I was on an estimate the other day for an exterior job. The house has been previously painted and there is cedar shingle type siding on the second floor. Last year they had parts of the cedar replaced. The homeowner told me that the carpenter had mentioned not to paint the cedar for 6 months-1 year. He did that work in September and said that it should be fine to prime/paint in the spring. 

Does anyone know the answer to how long to wait before priming and painting cedar siding?


----------



## Painter Girl (Mar 25, 2009)

According to the old school of thought waiting 6 mths and up was an effective way to remove mill glaze. However if you wait that long you risk deterioration from the wood weathering too much. The top surface of the wood will start to turn color and flake off (delaminate). If you don't plan on doing a lot of sanding it will take any coatings you have applied with it.

I wouldn't wait longer than 60 days but do a splash test with H2O to see if it soaks in. If it does you are good to go.

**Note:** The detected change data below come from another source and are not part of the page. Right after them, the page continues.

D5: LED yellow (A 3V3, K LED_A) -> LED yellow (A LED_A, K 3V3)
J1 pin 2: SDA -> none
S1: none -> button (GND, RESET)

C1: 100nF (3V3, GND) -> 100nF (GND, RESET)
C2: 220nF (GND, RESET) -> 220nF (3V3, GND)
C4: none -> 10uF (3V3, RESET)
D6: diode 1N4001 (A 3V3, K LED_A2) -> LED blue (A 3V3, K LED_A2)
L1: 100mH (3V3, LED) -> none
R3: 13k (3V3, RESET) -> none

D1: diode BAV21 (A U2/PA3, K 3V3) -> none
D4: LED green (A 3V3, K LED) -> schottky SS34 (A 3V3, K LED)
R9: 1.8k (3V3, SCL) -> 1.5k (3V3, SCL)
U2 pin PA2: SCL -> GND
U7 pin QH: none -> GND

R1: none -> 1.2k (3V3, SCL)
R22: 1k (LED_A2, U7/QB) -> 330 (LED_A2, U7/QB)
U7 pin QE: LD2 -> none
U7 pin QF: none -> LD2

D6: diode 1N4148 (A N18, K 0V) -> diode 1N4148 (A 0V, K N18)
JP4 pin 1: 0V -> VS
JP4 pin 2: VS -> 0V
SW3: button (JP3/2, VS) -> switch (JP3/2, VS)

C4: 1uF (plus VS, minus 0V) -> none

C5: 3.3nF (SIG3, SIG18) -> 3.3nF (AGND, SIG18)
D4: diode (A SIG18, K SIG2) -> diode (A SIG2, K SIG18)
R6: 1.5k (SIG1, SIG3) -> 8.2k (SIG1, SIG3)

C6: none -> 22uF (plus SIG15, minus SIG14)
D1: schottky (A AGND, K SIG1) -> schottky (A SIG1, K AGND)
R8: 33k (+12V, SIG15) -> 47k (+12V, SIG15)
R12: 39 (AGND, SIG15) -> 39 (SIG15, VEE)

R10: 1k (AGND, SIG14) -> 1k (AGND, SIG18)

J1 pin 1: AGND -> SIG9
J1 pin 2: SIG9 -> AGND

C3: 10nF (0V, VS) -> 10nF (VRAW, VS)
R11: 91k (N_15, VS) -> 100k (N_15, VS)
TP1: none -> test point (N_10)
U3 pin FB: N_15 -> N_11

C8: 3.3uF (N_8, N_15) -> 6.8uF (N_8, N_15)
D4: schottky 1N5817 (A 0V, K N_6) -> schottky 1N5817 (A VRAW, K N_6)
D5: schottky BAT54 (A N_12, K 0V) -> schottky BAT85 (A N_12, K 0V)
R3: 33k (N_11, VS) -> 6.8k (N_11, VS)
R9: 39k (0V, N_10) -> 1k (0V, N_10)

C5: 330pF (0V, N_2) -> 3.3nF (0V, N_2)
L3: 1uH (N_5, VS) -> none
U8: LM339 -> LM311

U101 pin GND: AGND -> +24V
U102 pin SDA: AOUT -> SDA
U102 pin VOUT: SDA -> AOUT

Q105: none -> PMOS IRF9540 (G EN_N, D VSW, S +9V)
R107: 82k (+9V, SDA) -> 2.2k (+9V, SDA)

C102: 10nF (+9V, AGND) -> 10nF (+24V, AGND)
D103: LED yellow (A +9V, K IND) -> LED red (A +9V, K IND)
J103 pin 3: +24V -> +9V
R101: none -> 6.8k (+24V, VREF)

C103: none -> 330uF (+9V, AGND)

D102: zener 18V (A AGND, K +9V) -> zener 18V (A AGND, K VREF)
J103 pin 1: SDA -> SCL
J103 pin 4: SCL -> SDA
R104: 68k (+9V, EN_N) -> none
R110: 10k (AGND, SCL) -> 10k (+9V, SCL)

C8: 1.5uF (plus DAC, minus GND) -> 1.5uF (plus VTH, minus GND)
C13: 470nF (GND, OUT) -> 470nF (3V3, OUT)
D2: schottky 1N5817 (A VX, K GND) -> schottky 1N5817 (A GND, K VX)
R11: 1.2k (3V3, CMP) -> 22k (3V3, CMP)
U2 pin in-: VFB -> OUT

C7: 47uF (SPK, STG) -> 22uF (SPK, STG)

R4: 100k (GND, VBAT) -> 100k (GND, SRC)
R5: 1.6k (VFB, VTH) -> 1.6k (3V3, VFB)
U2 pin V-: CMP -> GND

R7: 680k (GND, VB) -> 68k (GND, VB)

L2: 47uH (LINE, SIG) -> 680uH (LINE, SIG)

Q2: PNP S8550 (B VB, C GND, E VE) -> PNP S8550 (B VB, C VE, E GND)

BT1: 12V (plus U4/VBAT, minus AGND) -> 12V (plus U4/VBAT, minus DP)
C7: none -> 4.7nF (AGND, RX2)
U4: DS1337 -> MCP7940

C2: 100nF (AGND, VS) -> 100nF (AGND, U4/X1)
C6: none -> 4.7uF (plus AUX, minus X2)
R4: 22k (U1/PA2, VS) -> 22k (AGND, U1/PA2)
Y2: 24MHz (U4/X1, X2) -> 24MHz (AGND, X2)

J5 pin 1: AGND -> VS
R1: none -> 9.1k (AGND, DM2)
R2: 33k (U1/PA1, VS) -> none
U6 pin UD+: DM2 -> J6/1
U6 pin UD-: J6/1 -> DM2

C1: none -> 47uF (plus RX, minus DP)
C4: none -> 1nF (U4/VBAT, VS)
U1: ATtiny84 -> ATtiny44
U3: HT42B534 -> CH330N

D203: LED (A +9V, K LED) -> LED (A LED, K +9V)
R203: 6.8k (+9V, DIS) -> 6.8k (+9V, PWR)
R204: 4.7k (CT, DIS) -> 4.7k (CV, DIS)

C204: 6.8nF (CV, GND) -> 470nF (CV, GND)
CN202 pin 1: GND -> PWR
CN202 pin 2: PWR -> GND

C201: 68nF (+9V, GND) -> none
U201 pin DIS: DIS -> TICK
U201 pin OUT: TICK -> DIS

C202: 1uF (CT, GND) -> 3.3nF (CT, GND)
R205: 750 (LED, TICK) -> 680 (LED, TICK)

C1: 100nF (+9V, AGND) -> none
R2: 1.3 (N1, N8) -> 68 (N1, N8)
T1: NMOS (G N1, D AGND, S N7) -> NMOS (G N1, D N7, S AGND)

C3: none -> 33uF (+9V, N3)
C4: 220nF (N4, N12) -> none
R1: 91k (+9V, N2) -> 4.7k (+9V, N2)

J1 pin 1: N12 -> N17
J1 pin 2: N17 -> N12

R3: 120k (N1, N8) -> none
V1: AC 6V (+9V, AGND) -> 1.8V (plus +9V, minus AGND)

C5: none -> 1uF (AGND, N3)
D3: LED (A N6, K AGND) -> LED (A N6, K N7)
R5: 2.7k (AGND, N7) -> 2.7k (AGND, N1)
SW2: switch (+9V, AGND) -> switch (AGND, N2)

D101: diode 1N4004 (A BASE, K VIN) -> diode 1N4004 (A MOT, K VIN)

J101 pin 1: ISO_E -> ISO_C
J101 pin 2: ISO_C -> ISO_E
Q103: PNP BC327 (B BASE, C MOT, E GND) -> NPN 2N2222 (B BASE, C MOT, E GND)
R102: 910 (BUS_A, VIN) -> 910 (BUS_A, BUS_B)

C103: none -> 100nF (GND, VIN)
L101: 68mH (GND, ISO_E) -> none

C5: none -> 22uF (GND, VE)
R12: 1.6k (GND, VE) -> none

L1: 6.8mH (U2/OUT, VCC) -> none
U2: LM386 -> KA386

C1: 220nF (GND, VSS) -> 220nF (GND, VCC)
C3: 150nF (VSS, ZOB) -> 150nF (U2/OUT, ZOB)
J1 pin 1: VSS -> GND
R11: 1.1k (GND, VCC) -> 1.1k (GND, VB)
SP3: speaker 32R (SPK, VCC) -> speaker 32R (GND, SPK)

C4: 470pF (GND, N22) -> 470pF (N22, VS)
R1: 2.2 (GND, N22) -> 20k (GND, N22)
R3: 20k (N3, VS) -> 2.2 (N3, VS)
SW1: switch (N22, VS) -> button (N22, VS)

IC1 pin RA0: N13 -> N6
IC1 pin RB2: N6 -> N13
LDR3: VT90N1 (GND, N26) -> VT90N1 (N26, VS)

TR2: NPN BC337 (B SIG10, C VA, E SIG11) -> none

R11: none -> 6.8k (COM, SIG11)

If not, you may want to use a chemical mill glaze remover followed by a gentle sanding to remove any raised areas from the water absorbtion.

Hope this helps.


----------



## MAK-Deco (Apr 17, 2007)

at this point depending on what you are top coating with you will have to clean to make sure its not dirty. 

We prime cedar straight from the lumber yard for dimensional lumber used for corner boards and lap siding... we use a slow drying penetrating oil primer with Acrylic top coat.


----------



## PaintProfessor (Feb 28, 2008)

thanks!


----------